2008 La Mission Haut Brion 94-96+/100 $219.00
#1749. Another property that is harvested very late (September 23-October 17), the 2008 La Mission-Haut-Brion is a powerful, backward effort that is not yet fully expressing itself. A blend of 51% Cabernet Sauvignon, 43% Merlot, and 6% Cabernet Franc, it reveals a deep blue/purple hue in addition to sumptuous aromas of melted asphalt, graphite, blueberries, and black currant liqueur. Dense, with high but velvety tannins, top-flight purity, and a full-bodied, backward, formidably endowed style, this beauty seems to be set for a long life. It is difficult to compare 2008 with any other recent vintage, but the closest would probably be 1998. A La Mission made for four decades or more of cellaring, it is a top-notch effort that should improve during the elevage in barrel.
2008 Clerc Milon 89-91/100 $49.00
#1753. Aromas of sweet tobacco interwoven with cedar, black currants, and subtle smoky menthol emerge from the medium-bodied 2008 Clerc Milon.
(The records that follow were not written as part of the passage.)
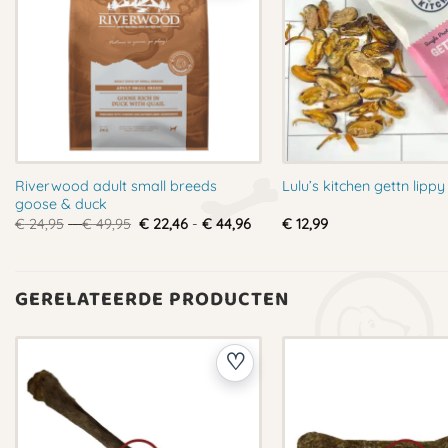
Riverwood adult small breeds
Lulu’s kitchen gettn lippy 
goose & duck
Prijsklasse:
Prijsklasse:
€
24,95
-
€
49,95
€
22,46
-
€
44,96
€
12,99
€ 24,95
€ 22,46
tot
tot
€ 49,95
€ 44,96
GERELATEERDE PRODUCTEN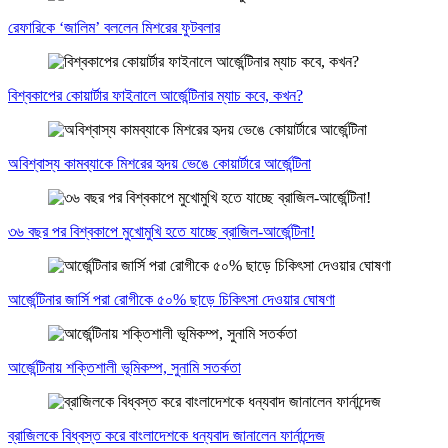
রেফারিকে ‘জালিম’ বললেন মিশরের ফুটবলার
বিশ্বকাপের কোয়ার্টার ফাইনালে আর্জেন্টিনার ম্যাচ কবে, কখন?
অবিশ্বাস্য কামব্যাকে মিশরের হৃদয় ভেঙে কোয়ার্টারে আর্জেন্টিনা
৩৬ বছর পর বিশ্বকাপে মুখোমুখি হতে যাচ্ছে ব্রাজিল-আর্জেন্টিনা!
আর্জেন্টিনার জার্সি পরা রোগীকে ৫০% ছাড়ে চিকিৎসা দেওয়ার ঘোষণা
আর্জেন্টিনায় শক্তিশালী ভূমিকম্প, সুনামি সতর্কতা
ব্রাজিলকে বিধ্বস্ত করে বাংলাদেশকে ধন্যবাদ জানালেন ফার্নান্দেজ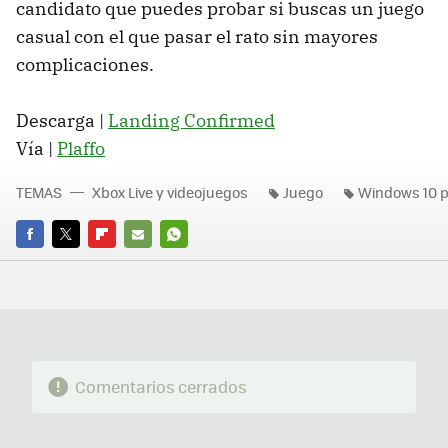
candidato que puedes probar si buscas un juego
casual con el que pasar el rato sin mayores
complicaciones.
Descarga |
Landing Confirmed
Vía |
Plaffo
TEMAS
Xbox Live y videojuegos
Juego
Windows 10 p
FACEBOOK
TWITTER
FLIPBOARD
E-
WHATSAPP
MAIL
Comentarios cerrados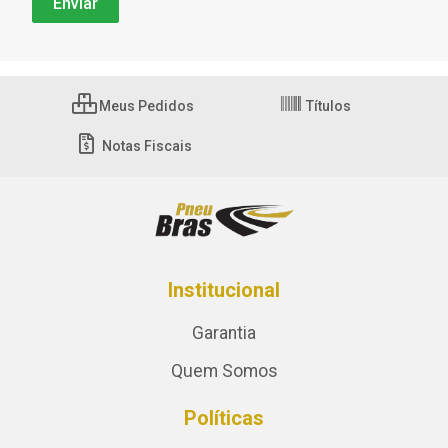
Meus Pedidos
Títulos
Notas Fiscais
Institucional
Garantia
Quem Somos
Políticas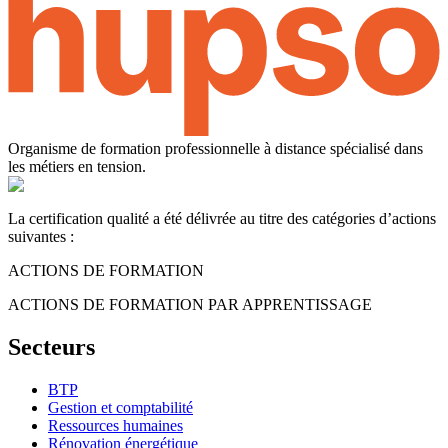
Organisme de formation professionnelle à distance spécialisé dans
les métiers en tension.
La certification qualité a été délivrée au titre des catégories d’actions
suivantes :
ACTIONS DE FORMATION
ACTIONS DE FORMATION PAR APPRENTISSAGE
Secteurs
BTP
Gestion et comptabilité
Ressources humaines
Rénovation énergétique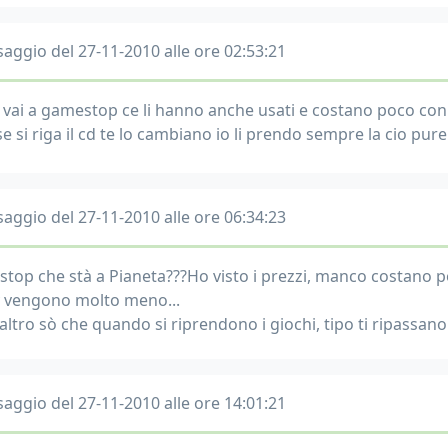
aggio del 27-11-2010 alle ore 02:53:21
 vai a gamestop ce li hanno anche usati e costano poco con 1
e si riga il cd te lo cambiano io li prendo sempre la cio pure
aggio del 27-11-2010 alle ore 06:34:23
top che stà a Pianeta???Ho visto i prezzi, manco costano po
 vengono molto meno...
l'altro sò che quando si riprendono i giochi, tipo ti ripassa
aggio del 27-11-2010 alle ore 14:01:21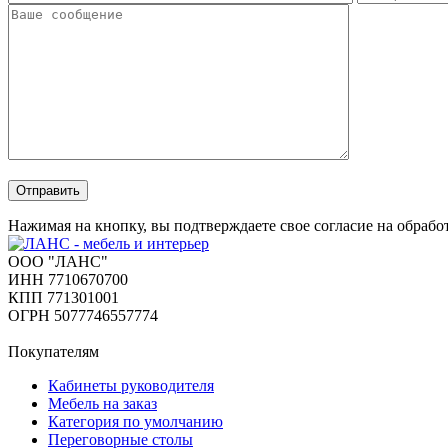
Отправить
Нажимая на кнопку, вы подтверждаете свое согласие на обраб
ООО "ЛАНС"
ИНН 7710670700
КПП 771301001
ОГРН 5077746557774
Покупателям
Кабинеты руководителя
Мебель на заказ
Категория по умолчанию
Переговорные столы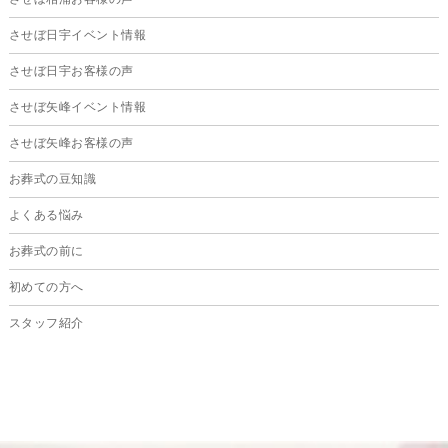
2024年11月
させぼ日宇イベント情報
2024年10月
させぼ日宇お客様の声
2024年9月
させぼ矢峰イベント情報
2024年8月
させぼ矢峰お客様の声
2024年7月
お葬式の豆知識
2024年6月
よくある悩み
2024年5月
お葬式の前に
2024年4月
初めての方へ
2024年3月
スタッフ紹介
2024年2月
2024年1月
2023年12月
2023年11月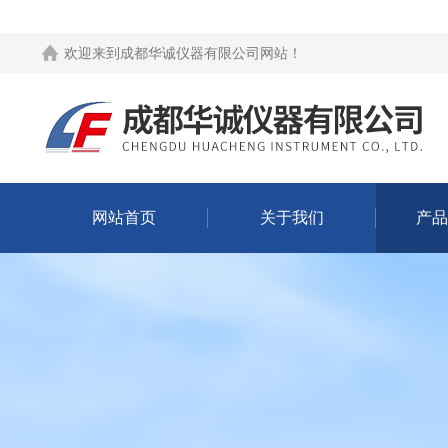
欢迎来到
成都华诚仪器有限公司网站
！
网站首页
关于我们
产品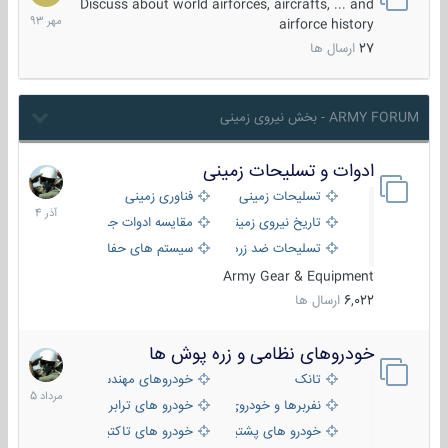
مهر
Discuss about world airforces, aircrafts, ... and
1393
airforce history
27
ارسال ها
ARMY FORUM - بخش نیروی زمینی
ادوات و تسلیحات زمینی
21
آذر
تسلیحات زمینی
فناوری زمینی
1404
تاریخ نیروی زمینی
مقایسه ادوات جنگی
تسلیحات ضد زره
سیستم های حفاظت فعال
Army Gear & Equipment
6,022
ارسال ها
خودروهای نظامی و زره پوش ها
2
مرداد
تانک
خودروهای مهندسی
1405
نفربرها و خودروی های رزمی پیاده نظام
خودرو های ترابری نظامی
خودرو های پشتیبانی آتش ، شناسایی و ضد تانک
خودرو های تاکتیکی نظامی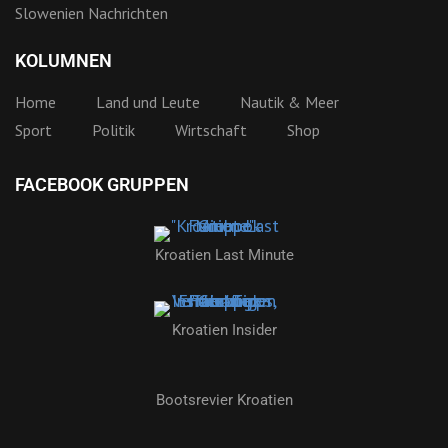
Slowenien Nachrichten
KOLUMNEN
Home
Land und Leute
Nautik & Meer
Sport
Politik
Wirtschaft
Shop
FACEBOOK GRUPPEN
Kroatien Last Minute
Kroatien Insider
Bootsrevier Kroatien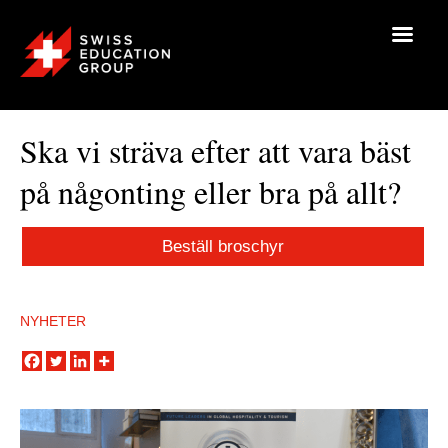
Ska vi sträva efter att vara bäst
på någonting eller bra på allt?
Beställ broschyr
NYHETER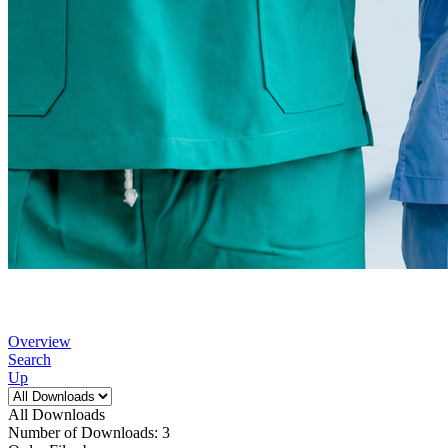
Overview
Search
Up
All Downloads
Number of Downloads: 3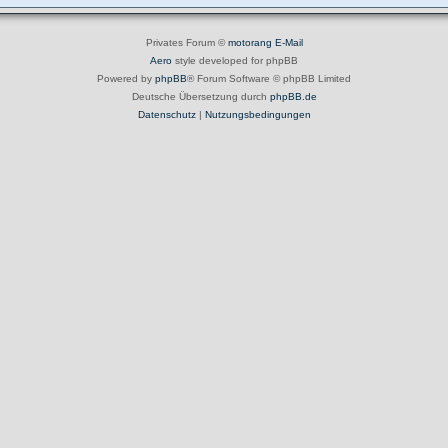
Privates Forum ©
motorang
E-Mail
Aero
style developed for phpBB
Powered by
phpBB
® Forum Software © phpBB Limited
Deutsche Übersetzung durch
phpBB.de
Datenschutz
|
Nutzungsbedingungen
While slightly austere, it exhibits sweet black currant fruit along with hints of mocha and underbrush. Its substantial tannins are neither aggressive nor unripe, and the wine reveals the beautiful purity and seamlessness that are the hallmarks of so many 2008s.
2008 Leoville Las Cases 95-97+/100 $145.00
#1748. Readers should not be surprised that the 2008 Leoville Las Cases is a great classic as the selection process here is as Draconian as at any of the first-growths. Slightly more than one-third of the production made it into the grand vin, a blend of 78% Cabernet Sauvignon, 12% Cabernet Franc, and 10% Merlot. Yields were just under 38 hectoliters per hectare, and the natural alcohol of 13.4% is among the highest ever measured at this estate. The harvest was very late, between October 6-18, and the result is a wine boasting extraordinarily sweet tannin as well as abundant black cherry and cassis notes intermixed with a prominent underlying minerality. Despite the massive density, concentration, and length, the wine is extremely precise, nuanced, and impeccably pure. This phenomenal effort should be more drinkable in its youth than many other vintages of Las Cases because of the ripe tannins and sweet fruit density. It will need 5-10 years of cellaring, and should last for 40+ years.
2008 Les Gravieres 91-93/100 $24.00
#1762. One of the finest efforts yet produced by this estate, the 2008 Les Gravieres was cropped at a low 27 hectoliters per hectare. It possesses an opaque ruby/purple hue in addition to a sweet bouquet of forest floor, spring flowers, black raspberries, and black currants, full body, the vintage’s tell-tale density, sweet tannin, and surprisingly crisp acids. This luscious St.-Emilion came in at 13% natural alcohol. It should drink well young and evolve for 12-15 years.